The Heart of Winter or My Favourite Time of the Year as a Gardener
Tuesday, January 17th 2012 @ 12:33 AM
As a gardener, my favourite part of the gardening year is the heart of winter. It is at this time that I am holed up on the couch with seed catalogues planning out the next year’s garden. While pouring over them, I am envisioning my garden in absolute perfection, providing a bounteous harvest, without images of weeds, or infestations of aphids.
I am fortunate that where we live, we can continue to both harvest from the garden through the winter, and work on it through the winter. We tend to use this time to amend the soil in our beds. We have worked out a great composting system for our garden waste. All of our weeds and clippings get thrown into the chicken run. This provides the hens with new stuff to scratch through, bits to eat, and provides protection from the muddy ground. They in turn help work it in with their manure and straw, creating amazingly rich compost. We then use this mixture to amend the vegetable beds over the winter.
Another aspect of the planning is to go back over what you grew where in your garden, and how successful you were with it. The key to making this really work is to maintain a log of what you planted, when you planted it, and what your yield was. This allows you to figure out what works best in what part of our yard garden. This also feeds into crop rotation which is a key to successful long term gardening. By cycling different plants through the same bed you avoid depleting the nutrients in the soil and provide pest control by interrupting the pest cycle.

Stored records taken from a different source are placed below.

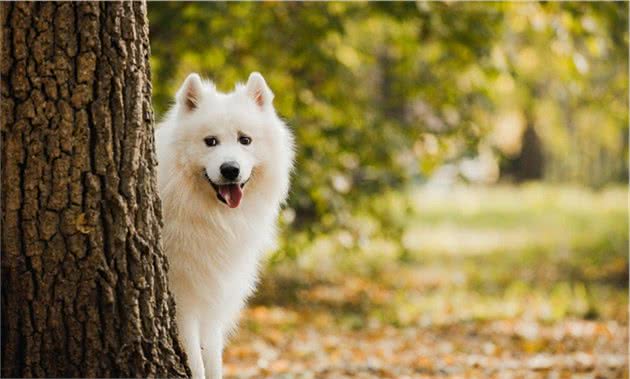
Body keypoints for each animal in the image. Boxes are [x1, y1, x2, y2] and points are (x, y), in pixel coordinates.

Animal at [158, 72, 296, 378]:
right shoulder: (183, 298)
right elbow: (195, 361)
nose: (230, 169)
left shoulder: (214, 296)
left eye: (245, 140)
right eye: (210, 141)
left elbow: (213, 357)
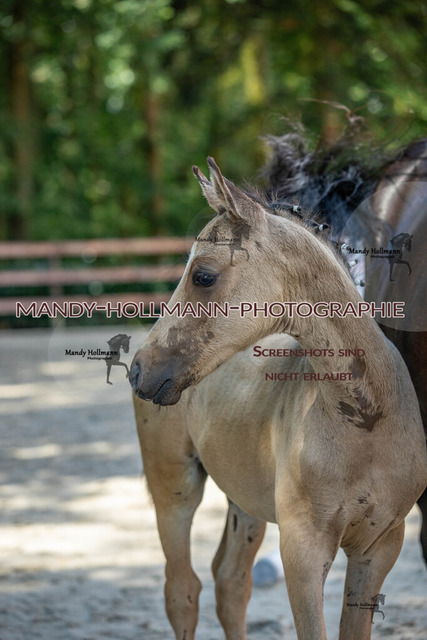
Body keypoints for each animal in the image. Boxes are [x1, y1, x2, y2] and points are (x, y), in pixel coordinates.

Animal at [130, 157, 427, 640]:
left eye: (203, 276)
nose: (139, 369)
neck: (365, 423)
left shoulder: (380, 545)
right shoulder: (302, 548)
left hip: (244, 498)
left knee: (231, 582)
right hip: (173, 485)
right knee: (183, 590)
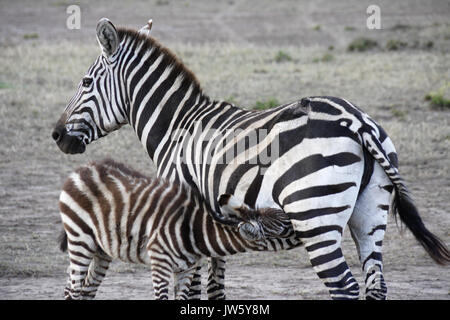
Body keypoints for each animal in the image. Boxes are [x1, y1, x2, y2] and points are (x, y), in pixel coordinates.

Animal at [59, 159, 298, 298]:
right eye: (283, 228)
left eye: (283, 216)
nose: (299, 224)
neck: (195, 231)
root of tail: (83, 168)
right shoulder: (160, 263)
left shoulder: (187, 269)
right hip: (80, 239)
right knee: (72, 289)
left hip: (101, 248)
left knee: (86, 288)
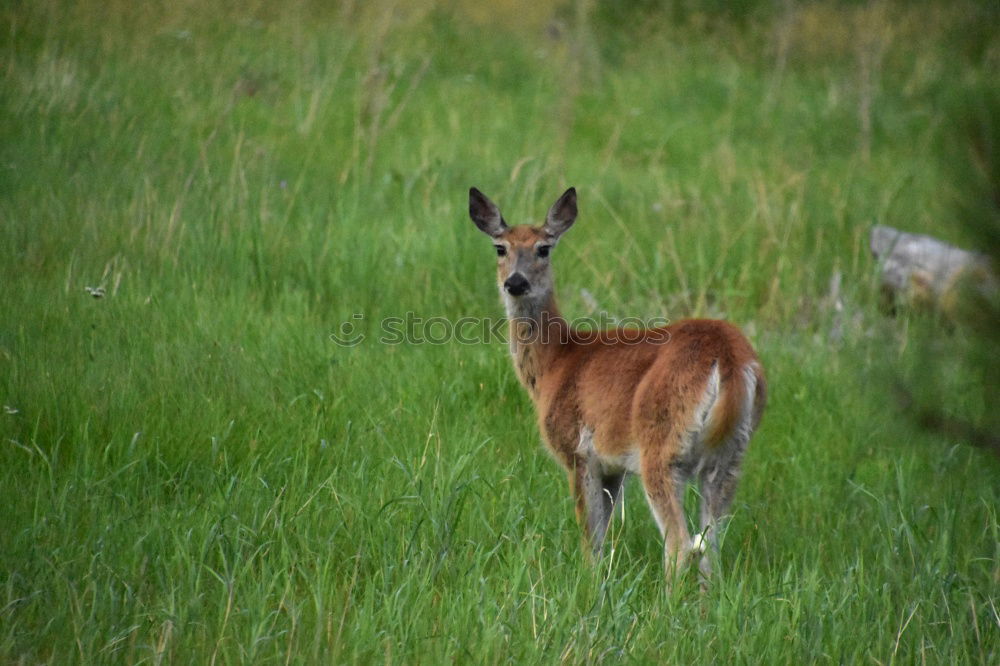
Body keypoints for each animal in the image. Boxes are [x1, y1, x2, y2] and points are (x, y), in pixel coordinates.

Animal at [466, 185, 764, 580]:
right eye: (500, 247)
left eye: (544, 248)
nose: (515, 282)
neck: (556, 364)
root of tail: (728, 355)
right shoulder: (612, 466)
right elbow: (604, 537)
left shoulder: (577, 451)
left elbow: (590, 539)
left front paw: (587, 584)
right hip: (731, 455)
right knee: (710, 548)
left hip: (662, 445)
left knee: (680, 545)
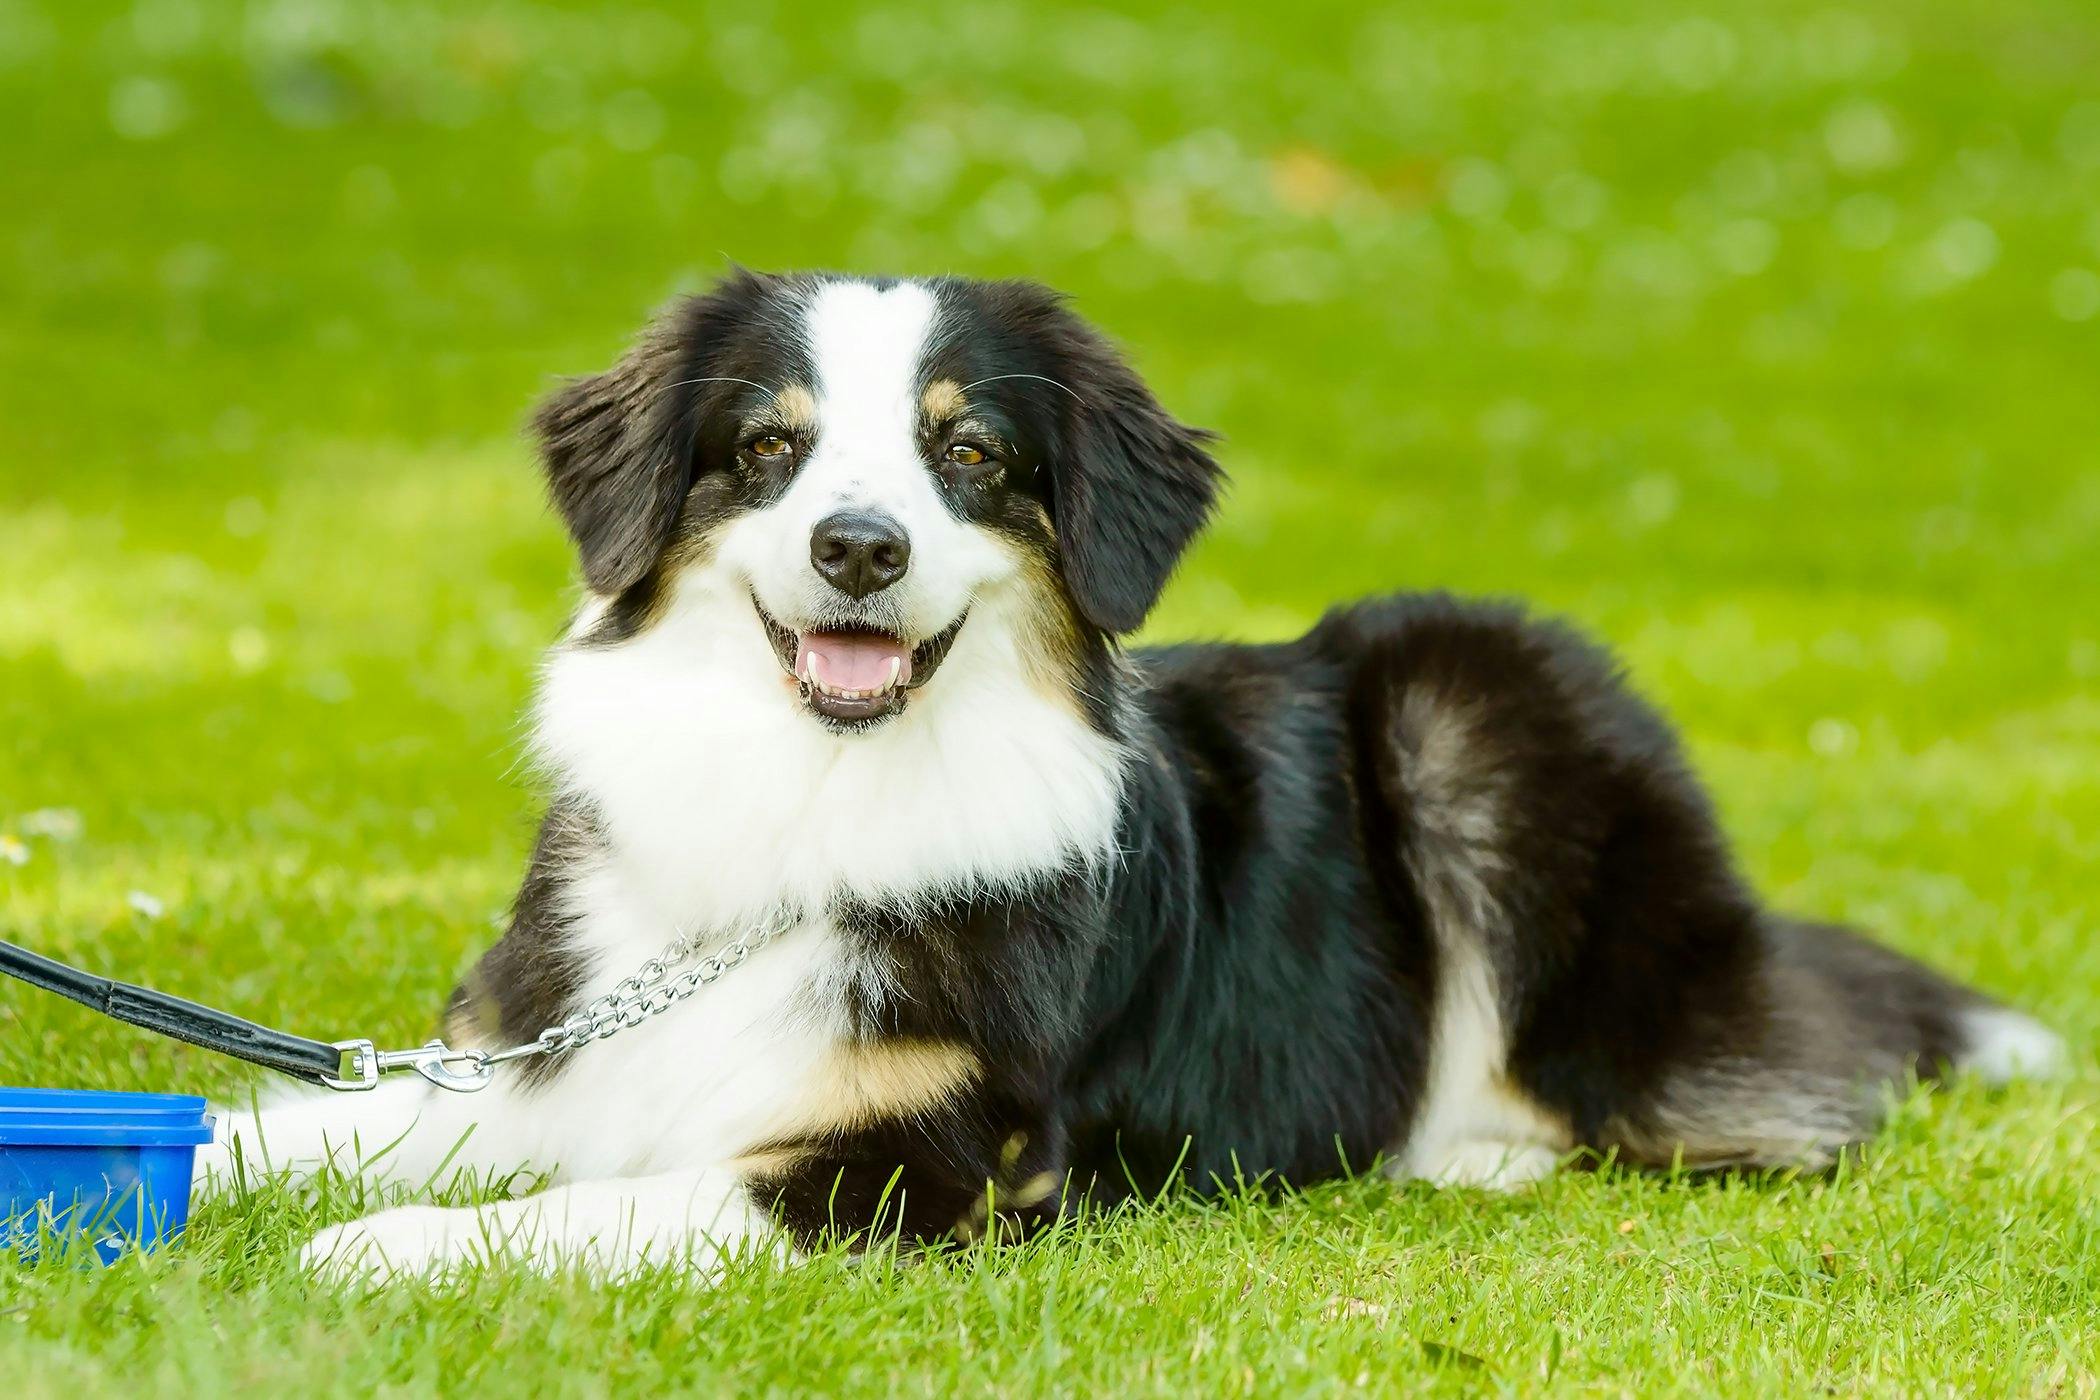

There are a lot of things I consider while reading through the seed catalogues and planning out next year’s crops. While it is essential to filter by what will grow in your zone, the bigger factor for me is plant productivity. A few years ago we planted corn. The six plants provided us with about a dozen ears, but took up the space that could have produced 60+ lbs of tomatoes. While I like corn, it is not an efficient crop for us to grow. I also use this same consideration when comparing heirloom varieties to modern hybrids. While I will grow a few heirlooms for diversity and to support their preservation, the majority of my garden is geared to producing the most vegetables possible to feed my family.
I also try to pace my purchase of gardening tools and supplies across the whole year. I’ve learned the lesson that it is better to buy one expensive tool, than to have to replace it three or four times because the cheaper option has broken on me. You can sometimes score off-season deals on tools and supplies, because the stores want to clear them out before restocking for the spring.
The winter is also a good time to catch up on garden-related reading. There were all sorts of books I wanted to take out from the library last spring and summer, but there were long hold lists on all of them. Now in the heart of winter I’ve managed to find all of the books I wanted sitting on the shelves. I’ve just finished reading Ruth Stout’s Gardening Without Work: For the Aging, the Busy & the Indolent.
So, even though the temperature has dropped so that there is ice in the hen’s water fountain and the occasional flurry falls, I am very actively gardening, and still drawing great joy and inspiration from it.